A Prefeitura de São Paulo entrou com um recurso no Tribunal de Justiça de São Paulo (TJ-SP) para manter a proibição do serviço de mototáxi no município. A decisão judicial que considerou inconstitucional a proibição permitiria o início das atividades a partir de 11 de dezembro, mas o recurso da administração municipal pede mais 120 dias, o que estenderia a proibição até abril do próximo ano.
O pedido foi formalizado pela Procuradoria Geral do Município (PGM) e busca mais tempo para a discussão aprofundada da questão. A prefeitura argumenta que precisa realizar audiências públicas, complementar estudos sobre o tema e melhorar a rede de atendimento de urgência, com a entrega de três novas Unidades de Pronto Atendimento (UPAs).

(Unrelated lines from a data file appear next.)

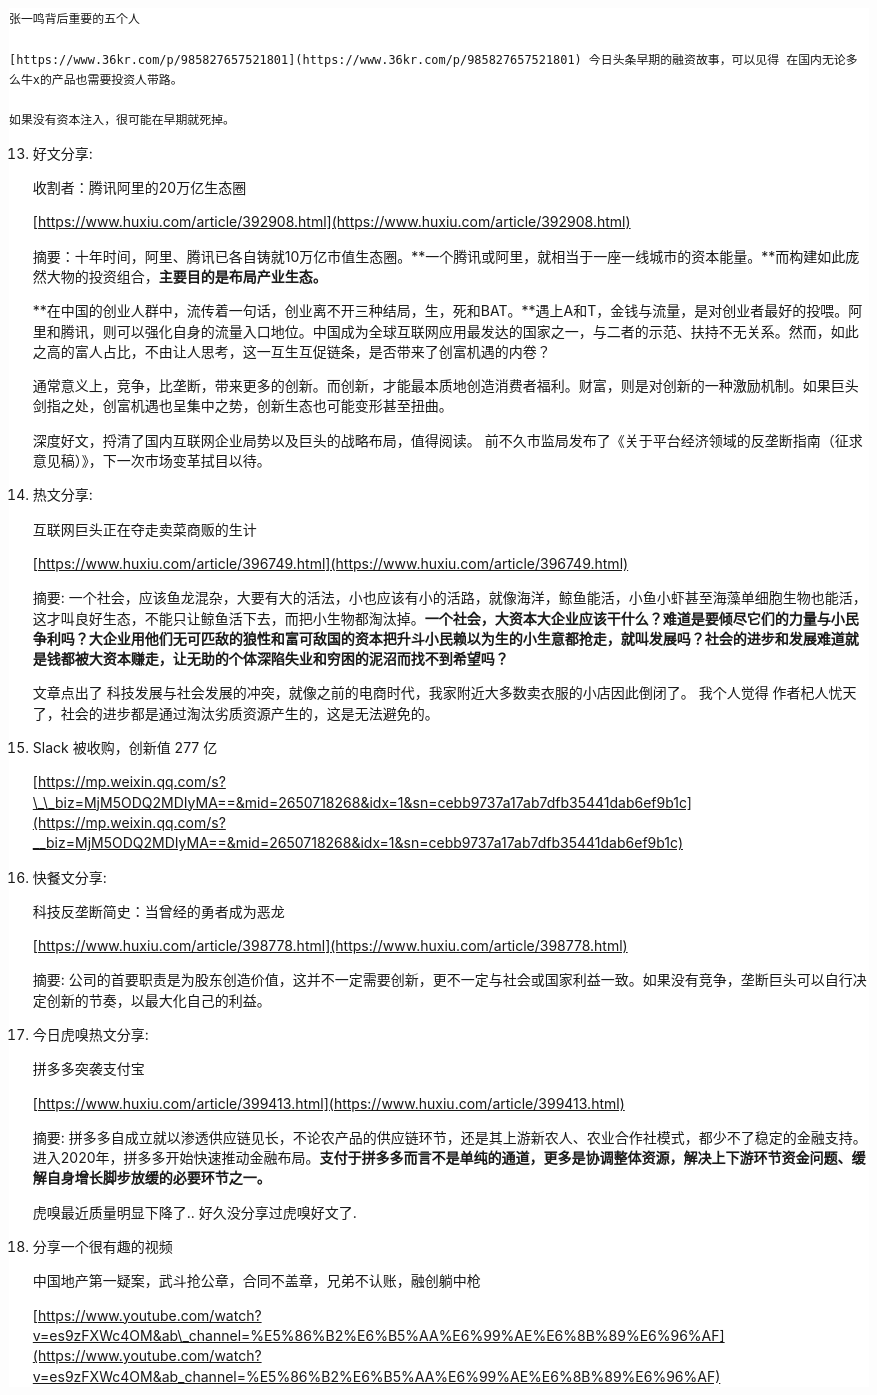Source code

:     张一鸣背后重要的五个人

    [https://www.36kr.com/p/985827657521801](https://www.36kr.com/p/985827657521801) 今日头条早期的融资故事，可以见得 在国内无论多么牛x的产品也需要投资人带路。

    如果没有资本注入，很可能在早期就死掉。

13. 好文分享:

    收割者：腾讯阿里的20万亿生态圈

    [https://www.huxiu.com/article/392908.html](https://www.huxiu.com/article/392908.html)

    摘要：十年时间，阿里、腾讯已各自铸就10万亿市值生态圈。**一个腾讯或阿里，就相当于一座一线城市的资本能量。**而构建如此庞然大物的投资组合，**主要目的是布局产业生态。**

    **在中国的创业人群中，流传着一句话，创业离不开三种结局，生，死和BAT。**遇上A和T，金钱与流量，是对创业者最好的投喂。阿里和腾讯，则可以强化自身的流量入口地位。中国成为全球互联网应用最发达的国家之一，与二者的示范、扶持不无关系。然而，如此之高的富人占比，不由让人思考，这一互生互促链条，是否带来了创富机遇的内卷？

    通常意义上，竞争，比垄断，带来更多的创新。而创新，才能最本质地创造消费者福利。财富，则是对创新的一种激励机制。如果巨头剑指之处，创富机遇也呈集中之势，创新生态也可能变形甚至扭曲。

    深度好文，捋清了国内互联网企业局势以及巨头的战略布局，值得阅读。 前不久市监局发布了《关于平台经济领域的反垄断指南（征求意见稿）》，下一次市场变革拭目以待。

14. 热文分享:

    互联网巨头正在夺走卖菜商贩的生计

    [https://www.huxiu.com/article/396749.html](https://www.huxiu.com/article/396749.html)

    摘要: 一个社会，应该鱼龙混杂，大要有大的活法，小也应该有小的活路，就像海洋，鲸鱼能活，小鱼小虾甚至海藻单细胞生物也能活，这才叫良好生态，不能只让鲸鱼活下去，而把小生物都淘汰掉。**一个社会，大资本大企业应该干什么？难道是要倾尽它们的力量与小民争利吗？大企业用他们无可匹敌的狼性和富可敌国的资本把升斗小民赖以为生的小生意都抢走，就叫发展吗？社会的进步和发展难道就是钱都被大资本赚走，让无助的个体深陷失业和穷困的泥沼而找不到希望吗？**

    文章点出了 科技发展与社会发展的冲突，就像之前的电商时代，我家附近大多数卖衣服的小店因此倒闭了。 我个人觉得 作者杞人忧天了，社会的进步都是通过淘汰劣质资源产生的，这是无法避免的。

15. Slack 被收购，创新值 277 亿

    [https://mp.weixin.qq.com/s?\_\_biz=MjM5ODQ2MDIyMA==&mid=2650718268&idx=1&sn=cebb9737a17ab7dfb35441dab6ef9b1c](https://mp.weixin.qq.com/s?__biz=MjM5ODQ2MDIyMA==&mid=2650718268&idx=1&sn=cebb9737a17ab7dfb35441dab6ef9b1c)

16. 快餐文分享:

    科技反垄断简史：当曾经的勇者成为恶龙

    [https://www.huxiu.com/article/398778.html](https://www.huxiu.com/article/398778.html)

    摘要: 公司的首要职责是为股东创造价值，这并不一定需要创新，更不一定与社会或国家利益一致。如果没有竞争，垄断巨头可以自行决定创新的节奏，以最大化自己的利益。

17. 今日虎嗅热文分享:

    拼多多突袭支付宝

    [https://www.huxiu.com/article/399413.html](https://www.huxiu.com/article/399413.html)

    摘要: 拼多多自成立就以渗透供应链见长，不论农产品的供应链环节，还是其上游新农人、农业合作社模式，都少不了稳定的金融支持。进入2020年，拼多多开始快速推动金融布局。**支付于拼多多而言不是单纯的通道，更多是协调整体资源，解决上下游环节资金问题、缓解自身增长脚步放缓的必要环节之一。**

    虎嗅最近质量明显下降了.. 好久没分享过虎嗅好文了.

18. 分享一个很有趣的视频

    中国地产第一疑案，武斗抢公章，合同不盖章，兄弟不认账，融创躺中枪

    [https://www.youtube.com/watch?v=es9zFXWc4OM&ab\_channel=%E5%86%B2%E6%B5%AA%E6%99%AE%E6%8B%89%E6%96%AF](https://www.youtube.com/watch?v=es9zFXWc4OM&ab_channel=%E5%86%B2%E6%B5%AA%E6%99%AE%E6%8B%89%E6%96%AF)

De acordo com a administração municipal, houve um aumento crescente da frota de motos na cidade - 56% em cinco anos - com um equivalente crescimento no número de acidentes desde 2020. A prefeitura não ponderou, entretanto, sobre o impacto da pandemia de COVID-19 nestes índices.
As principais empresas interessadas em explorar o serviço - Uber e 99 - defendem a viabilidade do mototáxi, alegando que farão orientação e uma rigorosa seleção dos trabalhadores. Elas argumentam que o serviço pode ser implementado com segurança.

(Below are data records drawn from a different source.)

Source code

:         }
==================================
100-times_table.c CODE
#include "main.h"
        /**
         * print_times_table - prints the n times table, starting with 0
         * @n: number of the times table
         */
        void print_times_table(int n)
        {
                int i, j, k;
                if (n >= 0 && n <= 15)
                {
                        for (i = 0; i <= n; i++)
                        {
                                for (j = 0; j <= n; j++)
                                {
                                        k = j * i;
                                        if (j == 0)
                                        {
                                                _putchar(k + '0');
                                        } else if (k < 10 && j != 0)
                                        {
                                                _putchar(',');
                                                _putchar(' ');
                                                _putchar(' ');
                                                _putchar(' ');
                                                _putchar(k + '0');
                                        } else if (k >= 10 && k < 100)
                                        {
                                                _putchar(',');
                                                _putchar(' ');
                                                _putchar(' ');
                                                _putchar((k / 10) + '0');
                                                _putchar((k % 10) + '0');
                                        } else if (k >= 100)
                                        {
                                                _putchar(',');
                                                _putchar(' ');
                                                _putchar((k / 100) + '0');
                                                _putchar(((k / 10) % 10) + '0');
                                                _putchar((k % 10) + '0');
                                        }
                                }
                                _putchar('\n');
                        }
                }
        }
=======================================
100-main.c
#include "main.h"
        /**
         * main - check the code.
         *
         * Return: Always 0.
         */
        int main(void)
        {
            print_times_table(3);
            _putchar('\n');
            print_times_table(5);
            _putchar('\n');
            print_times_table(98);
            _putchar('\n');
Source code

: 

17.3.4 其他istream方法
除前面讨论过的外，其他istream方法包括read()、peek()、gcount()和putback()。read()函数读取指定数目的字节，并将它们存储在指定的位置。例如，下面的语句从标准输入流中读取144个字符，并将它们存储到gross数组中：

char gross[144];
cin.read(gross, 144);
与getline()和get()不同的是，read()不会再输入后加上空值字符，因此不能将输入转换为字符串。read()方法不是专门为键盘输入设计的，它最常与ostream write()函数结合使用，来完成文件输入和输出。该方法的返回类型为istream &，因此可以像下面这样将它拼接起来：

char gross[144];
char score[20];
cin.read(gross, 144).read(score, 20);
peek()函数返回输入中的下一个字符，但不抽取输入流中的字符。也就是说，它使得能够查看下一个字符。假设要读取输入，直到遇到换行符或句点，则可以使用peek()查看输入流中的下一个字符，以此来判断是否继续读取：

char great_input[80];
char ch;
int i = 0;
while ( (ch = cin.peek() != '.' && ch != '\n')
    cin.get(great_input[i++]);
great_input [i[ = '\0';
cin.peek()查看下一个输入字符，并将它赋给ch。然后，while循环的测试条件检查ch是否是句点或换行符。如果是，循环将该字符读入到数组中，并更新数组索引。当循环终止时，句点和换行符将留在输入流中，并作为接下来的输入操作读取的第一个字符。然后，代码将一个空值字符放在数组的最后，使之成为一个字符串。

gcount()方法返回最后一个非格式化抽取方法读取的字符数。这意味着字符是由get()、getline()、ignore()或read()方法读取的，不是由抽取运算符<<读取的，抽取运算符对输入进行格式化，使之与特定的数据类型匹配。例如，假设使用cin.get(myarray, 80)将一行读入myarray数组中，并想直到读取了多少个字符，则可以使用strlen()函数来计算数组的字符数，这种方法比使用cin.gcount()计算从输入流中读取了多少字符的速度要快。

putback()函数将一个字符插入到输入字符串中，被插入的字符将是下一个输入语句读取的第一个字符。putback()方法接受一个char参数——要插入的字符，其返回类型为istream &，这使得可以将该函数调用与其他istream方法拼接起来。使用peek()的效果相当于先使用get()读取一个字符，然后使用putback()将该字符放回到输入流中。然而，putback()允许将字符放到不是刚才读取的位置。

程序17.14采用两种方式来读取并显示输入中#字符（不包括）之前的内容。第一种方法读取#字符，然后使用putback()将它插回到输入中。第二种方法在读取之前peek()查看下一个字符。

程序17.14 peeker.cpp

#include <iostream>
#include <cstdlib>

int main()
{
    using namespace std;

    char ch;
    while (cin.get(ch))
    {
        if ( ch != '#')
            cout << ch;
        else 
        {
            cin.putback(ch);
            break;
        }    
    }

A PGM afirma em seu documento que "a urgência não significa que o município considera a questão sobre o serviço como uma disputa definida", citando o julgamento do tema no Supremo Tribunal Federal (STF) como o horizonte ideal para decidir pela liberação ou proibição do direito das cidades de legislar sobre o tema.
O documento da procuradoria define: "Como se demonstrou, sem a atribuição do efeito suspensivo almejado, a dilação do prazo de modulação dos efeitos da decisão é a única medida capaz de preservar minimamente o interesse público, garantindo a segurança viária e a proteção da vida, enquanto se aguarda a manifestação definitiva do Supremo Tribunal Federal acerca das questões constitucionais levantadas no Recurso Extraordinário, que, se provido, confirmará a legitimidade do ato municipal e sua função protetiva à vida".

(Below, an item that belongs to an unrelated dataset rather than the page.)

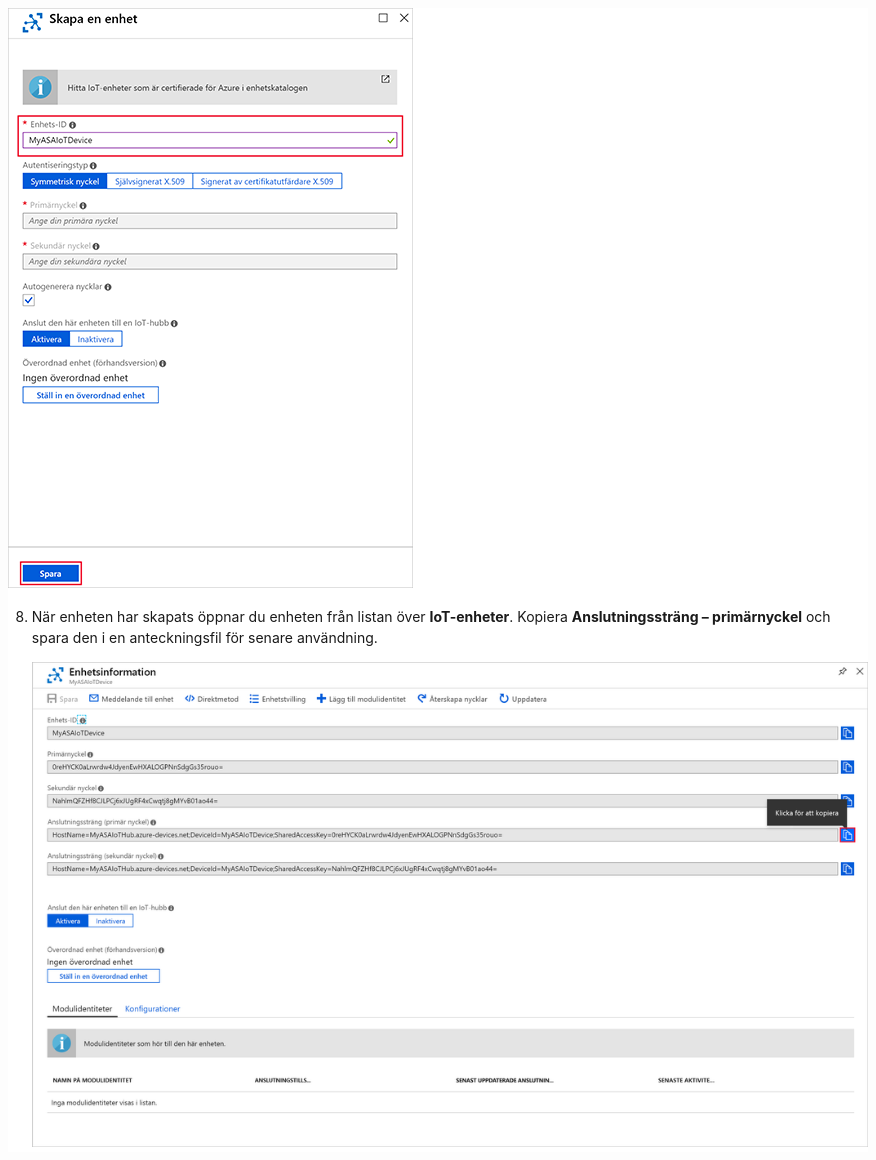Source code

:    ![Lägg till en enhet i din IoT-hubb](./media/stream-analytics-quick-create-vs/add-device-iot-hub.png)

8. När enheten har skapats öppnar du enheten från listan över **IoT-enheter**. Kopiera **Anslutningssträng – primärnyckel** och spara den i en anteckningsfil för senare användning.

   ![Kopiera anslutningssträngen för IoT-hubbenhet](./media/stream-analytics-quick-create-vs/save-iot-device-connection-string.png)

A PGM alega ainda que o início precoce das atividades de mototáxi pode representar um risco imediato de colapso do sistema de saúde, colocando vidas em risco. O órgão municipal sustenta que é necessário aguardar a posição definitiva do STF sobre a constitucionalidade da matéria antes de permitir a implementação do serviço.
O caso ganha relevância nacional pois envolve empresas de tecnologia que já operam em todo o país e pode estabelecer um precedente importante sobre a regulamentação de serviços de transporte por aplicativos em municípios brasileiros.